Kurzbeschreibung
In einer der sagenumwobenen Höhlen des Siebengebirges, wo Siegfried einst den Drachen tötete, wird eine Frauenleiche gefunden. Noch am selben Tag wird in Königswinter die Ehefrau des Notars vermisst. Hat die Geliebte des Notars, die exzentrische Künstlerin Romina, ihre Widersacherin kaltblütig aus dem Weg geräumt? Als sich Kriminalhauptkommissar Jan Seidel die Bilder der Künst-lerin anschaut, sieht er das Mordmotiv förmlich vor sich: Verzerrte Frauenfratzen kämpfen um einen strahlenden Helden. Aber nicht nur Jan Seidel, sondern auch seine eigenwillige Großmutter Edith erkennt, dass die Lösung des Falles weitaus komplizierter ist ...
Über die Autorin
Judith Merchant, geb. 1976, Germanistin und Dozentin für Literatur lebt mit ihrer Familie in Königswinter am Rhein. 2008 wurde ihre Kurzgeschichte "Monopoly" für den Kärntner Krimipreis nominiert und gewann 2009 dafür den Friedrich-Glauser-Preis. "Nibelungenmord" ist Judith Merchants Romandebüt, das im sagenumwobenen Siebengebirge spielt.
Meine Meinung
In einer Höhle bei Königswinter wird eine Frauenleiche gefunden. Da zeitgleich die Frau eines stadtbekannten Notars verschwunden ist, geht die Polizei um Kommissar Jan Seidel zunächst davon aus, dass es sich bei der Leiche um die verschwundene Gattin handelt, muss jedoch bald feststellen, dass sie es hier offenbar mit zwei verschiedenen Fällen zu tun hat. Während die Suche nach der verschwundenen Frau weitergeht beginnen die Ermittlungen zur Aufdeckung der Identität der Toten. Während Ermittler Jan Seidel noch im Dunkeln tappt, beginnt seine Oma Edith in Sachen verschwundene Notarsgattin heimlich selber zu ermitteln.

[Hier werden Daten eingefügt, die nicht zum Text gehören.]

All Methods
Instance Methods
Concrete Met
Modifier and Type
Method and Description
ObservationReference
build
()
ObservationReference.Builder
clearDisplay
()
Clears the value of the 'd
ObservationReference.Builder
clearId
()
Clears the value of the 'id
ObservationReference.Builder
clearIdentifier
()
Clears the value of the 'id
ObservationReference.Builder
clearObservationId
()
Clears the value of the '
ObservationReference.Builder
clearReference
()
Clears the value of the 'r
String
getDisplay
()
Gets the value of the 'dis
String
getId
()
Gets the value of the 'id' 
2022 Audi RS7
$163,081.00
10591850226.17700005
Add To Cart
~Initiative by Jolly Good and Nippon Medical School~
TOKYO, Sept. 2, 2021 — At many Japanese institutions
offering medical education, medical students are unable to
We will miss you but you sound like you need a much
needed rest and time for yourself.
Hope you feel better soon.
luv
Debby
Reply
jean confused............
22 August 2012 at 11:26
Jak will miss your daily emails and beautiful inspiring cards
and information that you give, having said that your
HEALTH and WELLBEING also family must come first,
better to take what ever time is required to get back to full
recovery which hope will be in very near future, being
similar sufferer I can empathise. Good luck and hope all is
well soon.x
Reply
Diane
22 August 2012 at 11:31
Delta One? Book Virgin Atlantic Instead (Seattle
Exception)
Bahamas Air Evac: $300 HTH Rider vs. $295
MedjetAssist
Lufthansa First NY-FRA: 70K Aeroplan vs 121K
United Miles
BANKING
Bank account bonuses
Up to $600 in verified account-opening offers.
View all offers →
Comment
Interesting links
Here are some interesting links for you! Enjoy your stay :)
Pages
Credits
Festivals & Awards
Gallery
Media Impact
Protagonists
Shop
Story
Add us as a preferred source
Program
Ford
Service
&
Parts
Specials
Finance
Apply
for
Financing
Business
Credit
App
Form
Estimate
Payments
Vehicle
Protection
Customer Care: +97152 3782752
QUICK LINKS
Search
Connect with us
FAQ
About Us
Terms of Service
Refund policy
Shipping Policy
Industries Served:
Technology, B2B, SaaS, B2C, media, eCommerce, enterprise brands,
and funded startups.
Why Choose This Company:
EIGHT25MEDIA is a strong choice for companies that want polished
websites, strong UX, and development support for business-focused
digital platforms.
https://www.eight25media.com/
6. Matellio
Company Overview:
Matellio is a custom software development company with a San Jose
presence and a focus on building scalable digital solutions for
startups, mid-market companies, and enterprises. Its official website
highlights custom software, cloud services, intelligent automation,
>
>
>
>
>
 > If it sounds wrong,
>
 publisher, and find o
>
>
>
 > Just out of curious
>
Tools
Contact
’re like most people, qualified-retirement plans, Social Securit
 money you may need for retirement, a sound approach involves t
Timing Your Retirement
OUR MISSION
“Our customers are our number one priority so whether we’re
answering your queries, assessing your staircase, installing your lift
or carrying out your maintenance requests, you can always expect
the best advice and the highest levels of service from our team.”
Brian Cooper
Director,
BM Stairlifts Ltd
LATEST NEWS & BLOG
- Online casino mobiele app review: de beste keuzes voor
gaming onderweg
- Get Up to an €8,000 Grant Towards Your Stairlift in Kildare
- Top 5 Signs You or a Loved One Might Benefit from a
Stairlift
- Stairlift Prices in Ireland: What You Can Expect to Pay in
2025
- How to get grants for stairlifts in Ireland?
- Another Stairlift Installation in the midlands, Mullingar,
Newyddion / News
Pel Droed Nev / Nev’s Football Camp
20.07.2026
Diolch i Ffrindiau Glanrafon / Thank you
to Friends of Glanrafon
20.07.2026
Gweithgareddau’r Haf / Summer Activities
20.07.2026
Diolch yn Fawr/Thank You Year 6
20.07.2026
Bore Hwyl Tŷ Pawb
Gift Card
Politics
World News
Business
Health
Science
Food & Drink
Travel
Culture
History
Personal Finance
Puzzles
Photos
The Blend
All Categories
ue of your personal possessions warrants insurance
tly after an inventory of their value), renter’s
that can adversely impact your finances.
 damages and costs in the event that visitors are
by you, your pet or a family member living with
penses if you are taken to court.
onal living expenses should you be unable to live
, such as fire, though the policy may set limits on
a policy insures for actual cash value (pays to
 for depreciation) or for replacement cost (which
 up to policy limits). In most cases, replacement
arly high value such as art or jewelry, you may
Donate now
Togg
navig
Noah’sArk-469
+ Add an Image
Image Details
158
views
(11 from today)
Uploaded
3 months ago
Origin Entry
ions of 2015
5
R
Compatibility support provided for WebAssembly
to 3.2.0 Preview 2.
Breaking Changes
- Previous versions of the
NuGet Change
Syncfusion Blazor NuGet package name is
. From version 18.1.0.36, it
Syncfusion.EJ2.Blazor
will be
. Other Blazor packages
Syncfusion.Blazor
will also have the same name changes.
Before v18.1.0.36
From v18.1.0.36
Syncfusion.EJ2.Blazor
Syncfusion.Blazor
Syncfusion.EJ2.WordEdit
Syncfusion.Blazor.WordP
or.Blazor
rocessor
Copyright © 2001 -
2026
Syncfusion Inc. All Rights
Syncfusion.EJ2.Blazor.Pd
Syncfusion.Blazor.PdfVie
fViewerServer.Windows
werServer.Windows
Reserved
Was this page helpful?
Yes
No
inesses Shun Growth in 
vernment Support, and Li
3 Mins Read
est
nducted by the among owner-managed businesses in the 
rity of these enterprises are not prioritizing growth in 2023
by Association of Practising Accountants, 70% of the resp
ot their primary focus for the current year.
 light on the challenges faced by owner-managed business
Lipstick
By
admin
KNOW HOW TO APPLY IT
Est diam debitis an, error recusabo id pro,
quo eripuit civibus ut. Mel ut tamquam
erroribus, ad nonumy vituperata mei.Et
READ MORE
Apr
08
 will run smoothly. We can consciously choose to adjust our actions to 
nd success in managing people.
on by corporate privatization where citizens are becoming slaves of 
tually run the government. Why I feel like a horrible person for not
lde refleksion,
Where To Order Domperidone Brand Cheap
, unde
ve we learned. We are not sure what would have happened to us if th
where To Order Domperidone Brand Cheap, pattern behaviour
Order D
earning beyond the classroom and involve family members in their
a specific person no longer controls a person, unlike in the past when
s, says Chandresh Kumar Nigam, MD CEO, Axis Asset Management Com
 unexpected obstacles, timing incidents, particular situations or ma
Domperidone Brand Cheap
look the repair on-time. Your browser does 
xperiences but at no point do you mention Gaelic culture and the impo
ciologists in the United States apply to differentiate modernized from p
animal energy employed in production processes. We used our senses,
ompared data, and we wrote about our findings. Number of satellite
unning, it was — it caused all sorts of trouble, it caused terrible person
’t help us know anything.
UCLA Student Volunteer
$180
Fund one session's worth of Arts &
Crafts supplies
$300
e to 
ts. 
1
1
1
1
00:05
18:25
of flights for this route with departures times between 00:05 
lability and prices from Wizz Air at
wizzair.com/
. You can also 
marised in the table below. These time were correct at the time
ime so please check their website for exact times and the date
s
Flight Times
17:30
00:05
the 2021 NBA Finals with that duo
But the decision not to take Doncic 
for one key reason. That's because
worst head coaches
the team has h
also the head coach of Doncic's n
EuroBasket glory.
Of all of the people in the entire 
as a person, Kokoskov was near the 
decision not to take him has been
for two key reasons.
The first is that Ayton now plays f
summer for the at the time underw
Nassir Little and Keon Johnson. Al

Judith Merchant beginnt ihren Krimi mit einem Paukenschlag, denn als Leser stolpert man im wahrsten Sinne des Wortes schon auf den ersten Seiten mitten in den Tatort und die Szene in der Drachenhöhle erzeugt Gänsehaut und jagt einem einen Schauer über den Rücken.
Leider lässt die Spannung nach diesen furiosen Einstieg nach und es folgt eine ausführliche Einführung der Protagonisten, allen voran die von Jan Seidel und seiner Großmutter. man merkt deutlich, dass dieses Buch der Auftakt zu weiteren Geschichten um die beiden Hauptprotagonisten sein wird, was sich auch daran bemerkbar macht dass einige Ereignisse gerade aus Jan Seidels Leben zum Ende des Buches hin offen bleiben und somit vermutlich im nächsten Buch fortgesetzt werden.
Die Ermittlungen um die ermordete Frau schleppen sich nur mühsam voran und so macht sich Jans Oma auf eigene Faust an die Ermittlungen. Ihr dabei zu folgen wiederum macht beim Lesen Freude, denn hier fühlt man sich wirklich streckenweise an Miss Marple erinnert. Auch das beschauliche herbstliche Königswinter mit seinen Bewohnern mutet an das fiktive St. Mary Mead an, Orte, bei denen in den ruhigen Zeiten die Bürgersteige hochgeklappt werden. Doch je ruhiger die Zeiten desto wilder der Klatsch und die Gerüchte unter den Bewohnern. Freund und Feind sind nicht immer zu unterscheiden und mit Verurteilungen ist man schnell bei der Hand: Wer anders ist, wie die Künstlerin Romina, der kann ja nur ein böses Geheimnis haben. Vor lauter Verdächtigen mit offensichtlichen Motiven sieht der Ermittler Jan Seidel den Wald vor läuter Bäumen nicht und als er mit der Nase auf die richtige Spur gestoßen wird, ist es fast zu spät.
Mit der Auflösung hat mich Judith Merchant überrascht. Mir war bewusst, dass sie viele falsche Fährten gelegt hat. Vielleicht bin ich aus diesem Grund auch nicht auf das Naheliegendste und damit auch auf das Erschütterndste gekommen. Das Motiv und der Hintergrund haben mir jedenfalls noch nach der Lektüre des Buches länger zu denken gegeben.
Insgesamt hätte ich mir mehr Zug in der Geschichte gewünscht und etwas weniger Schwerpunkt auf dem Ermittler Jan Seidel, dessen Privat- und Seelenleben hier meiner Meinung nach den eigentlichen Krimiplot streckenweise zu stark verdrängt hat. Als Auftakt dennoch gelungen und durchaus neugierig machend auf weitere Geschichten aus und um Königswinter.